Hello. I live in New Brunswick, right on the Atlantic coast of Canada. I grew up a Christian outside the organized Church and remember feeling some kind of tug when I was about 13—I felt as if I was missing something. But I had felt a pull to religious life previous to that, the first time I saw a nun, several years earlier. Through my teen years, I explored Roman Catholicism and the Baptist Church, neither of which my parents felt we could embrace as a family. I chose to attend St. Vincent’s High School in order to be near the RC Sisters of Charity, who founded it, and my experience of nuns was that they were secure in their faith, supportive of the faith of others and, above all, serene, all things that I aspired to. Finally, when I was 18, we joined the Anglican Church, and I knew I had come home. I soon began lay reading, partly because there was a need, and I felt qualified to fill it, and was licensed as a diocesan lay-reader when I was 24. This provided much opportunity for learning and growth and fulfilled part of my need to be involved more deeply in the Church, but I did not feel called to ministry or the deaconate.
Later, I was busy establishing a teaching career and a home of my own and exploring a few romantic relationships, though I always felt better in my relationship with God when I was on my own.

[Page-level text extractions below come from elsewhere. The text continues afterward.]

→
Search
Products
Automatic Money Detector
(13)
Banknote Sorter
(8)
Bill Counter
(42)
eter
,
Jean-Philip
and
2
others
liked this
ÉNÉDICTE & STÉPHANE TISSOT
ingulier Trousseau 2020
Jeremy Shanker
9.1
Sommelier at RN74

And from time to time, that attraction to religious life would re-emerge. Finally, in 2009, when I was 41, I made contact with Mother Mary David at St. Mary’s Abbey in West Malling, and in July 2010, I spent two weeks inside with them as an aspirant. For the next two years, I struggled: I love the Sisters and fit in well with them, but I felt called to stay in Canada—to continue teaching and lay-reading and not to leave my parents, my cats (5!) and my home.

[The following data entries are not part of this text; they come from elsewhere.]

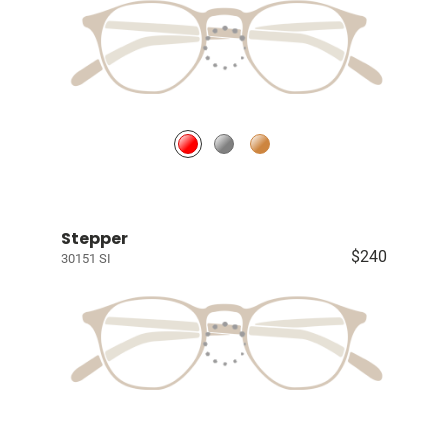
Stepper
$240
30151 SI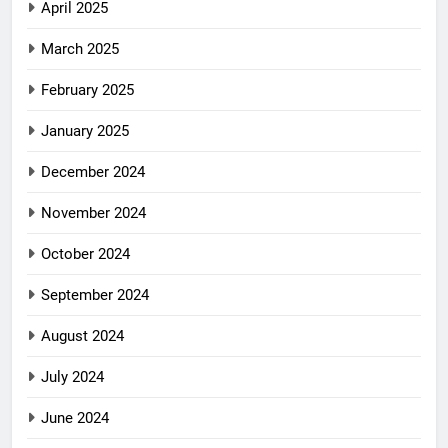
April 2025
March 2025
February 2025
January 2025
December 2024
November 2024
October 2024
September 2024
August 2024
July 2024
June 2024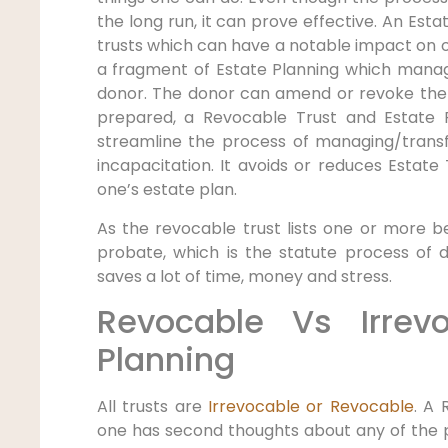
the long run, it can prove effective. An Esta
trusts which can have a notable impact on o
a fragment of Estate Planning which manag
donor. The donor can amend or revoke the 
prepared, a Revocable Trust and Estate P
streamline the process of managing/transf
incapacitation. It avoids or reduces Estat
one’s estate plan.
As the revocable trust lists one or more be
probate, which is the statute process of dis
saves a lot of time, money and stress.
Revocable Vs Irrev
Planning
All trusts are
Irrevocable or Revocable
. A 
one has second thoughts about any of the pr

It was a very difficult time, as I felt pulled in both directions: I felt I couldn’t leave home, but God was still drawing me to something more.
Then in autumn 2012, I stumbled across the SCL website and thought it might be what I’d been looking for. So I immediately wrote to Sister Mary Stephen, the novice sister at West Malling, with whom I’d remained in touch, and she wrote that she had been wondering for some time whether that might be the way forward for me. She suggested that I formalize my connection with the abbey by becoming a Friend and agreed to become my spiritual director. I immediately began formal discernment, which, in June 2013, developed into formation. I now have a local spiritual director, as well, and despite ups and downs, I feel I’m progressing. It’s satisfying, if somewhat amusing, to feel that I’m finally becoming who I’ve always been.
I’m deeply grateful for the support of the network. Although SCL will be easier in some ways than joining a formal community, it’s more difficult in ways, too, as the only other SCL person I’m aware of in Canada is Karen Ann in Ottawa, an hour’s flight away; we correspond via email but haven’t met. So my connection as a Friend of the network is very important to me, as does sharing in the prayer diary.